**Reading text**
□ □ □ □ □

The cyber-threat landscape is dotted with a broad assortment of crimes, including identity and intellectual property theft, tax fraud, child exploitation, obstruction of justice, economic espionage, extortion, bullying, stalking, money laundering, terrorism, and even domestic violence. Cyber-criminals work at all levels from stealing the personal information of individuals to bringing down entire systems.

McAndrew pointed out that the physical and virtual worlds are becoming increasingly entwined on this landscape.

“Violent crimes on the street can now be solved with digital evidence,” he said. “Your phone is no longer a phone — it’s a witness with a near-perfect long-term memory and no bias. We’ve reached the point where we’re relying on devices to tell stories and humans to fill in the blanks.”

The cyber-landscape is populated by an alphabet soup of good guys — the DOJ, the SEC, the FCC, the FTC — battling bad-guy spies, thieves, and terrorists. Journalists, security researchers, and cyber-investigative firms are also in the fight to identify, pursue, disrupt, and deter cyber-criminals.

Because cyber-crime is so far-reaching and insidious, the job of assessing, mitigating, and responding to threats requires multidisciplinary teams of lawyers, crisis managers, IT and human resources specialists, and others.

“Every organization needs an up-to-date [cybersecurity] playbook,” McAndrew said.

□ □ □ □ □

**Data block**
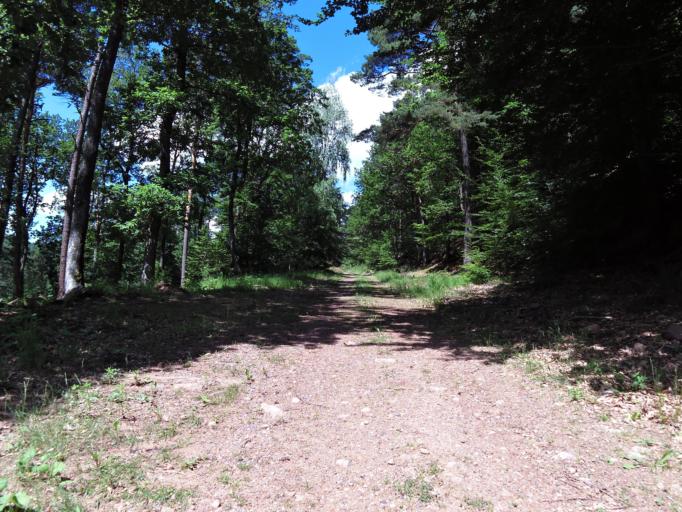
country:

□ □ □ □ □

**Required work**
1. Write out the stretch of the cyber-crime passage from "Because cyber-crime is" through "specialists, and others.".
2. Extend the cyber-crime passage beyond its last sentence.
The data has nothing to do with the cyber-crime passage.

**Expected outputs**
1.
Because cyber-crime is so far-reaching and insidious, the job of assessing, mitigating, and responding to threats requires multidisciplinary teams of lawyers, crisis managers, IT and human resources specialists, and others.

2.
A new battlefield

McAndrew talked about a recent major power failure in western Ukraine that may have been the world’s first cyber-attack on an infrastructure system. In the days and weeks after the outage, headlines across the Internet asked the question “Did Russia Kill Ukraine’s Electricity?” 

“This is a new front in warfare,” McAndrew said. “We’re fighting an asymmetrical threat where someone who can’t fight us on the battlefield may be able to beat us on the digital front.”

Cyber-crime can also inflict reputational harm, as in the case of the November 2014 cyber-attack on Sony Pictures Entertainment. The company paid millions of dollars to employees whose personal information was stolen and millions more to repair its damaged public image.

But perhaps the most chilling crime in this frightening new landscape is murder.

Murder, they wrote

The Matusiewicz case first made the news in August 2007, when Lenore Matusiewicz and her son, David, kidnapped David’s three young daughters and fled to South America. In March 2009, after the group was found living in a motor home in Nicaragua, David and Lenore Matusiewicz were arrested, and the children were returned to their mother, Christine Belford. 

But the pair of kidnappers, along with Lenore’s daughter, Amy Gonzalez, then launched a three-year campaign of digital torment on Belford, harassing, stalking, and spying on her in cyberspace.

“After the kids were found, the mother was demonized by the family — their goal was to get her to give up,” McAndrew said. “When she didn’t give up, they took a new tack.”

On Feb. 11, 2013, David’s father, Thomas, shot Belford and a friend with a semi-automatic pistol in the New Castle County Courthouse on King Street in Wilmington, Delaware. After a confrontation with police, he turned the gun on himself.

“The shooter was dead, but the case was by no means over,” McAndrew said. “We were able to connect the cyber-stalking to the ultimate murder, and the case was moved from the virtual world to the physical world. These people operated very much like a terrorist cell.” 

Following a month-long trial in 2015, Lenore and her two children were found guilty of conspiracy and cyber-stalking that resulted in the death of Christine Belford.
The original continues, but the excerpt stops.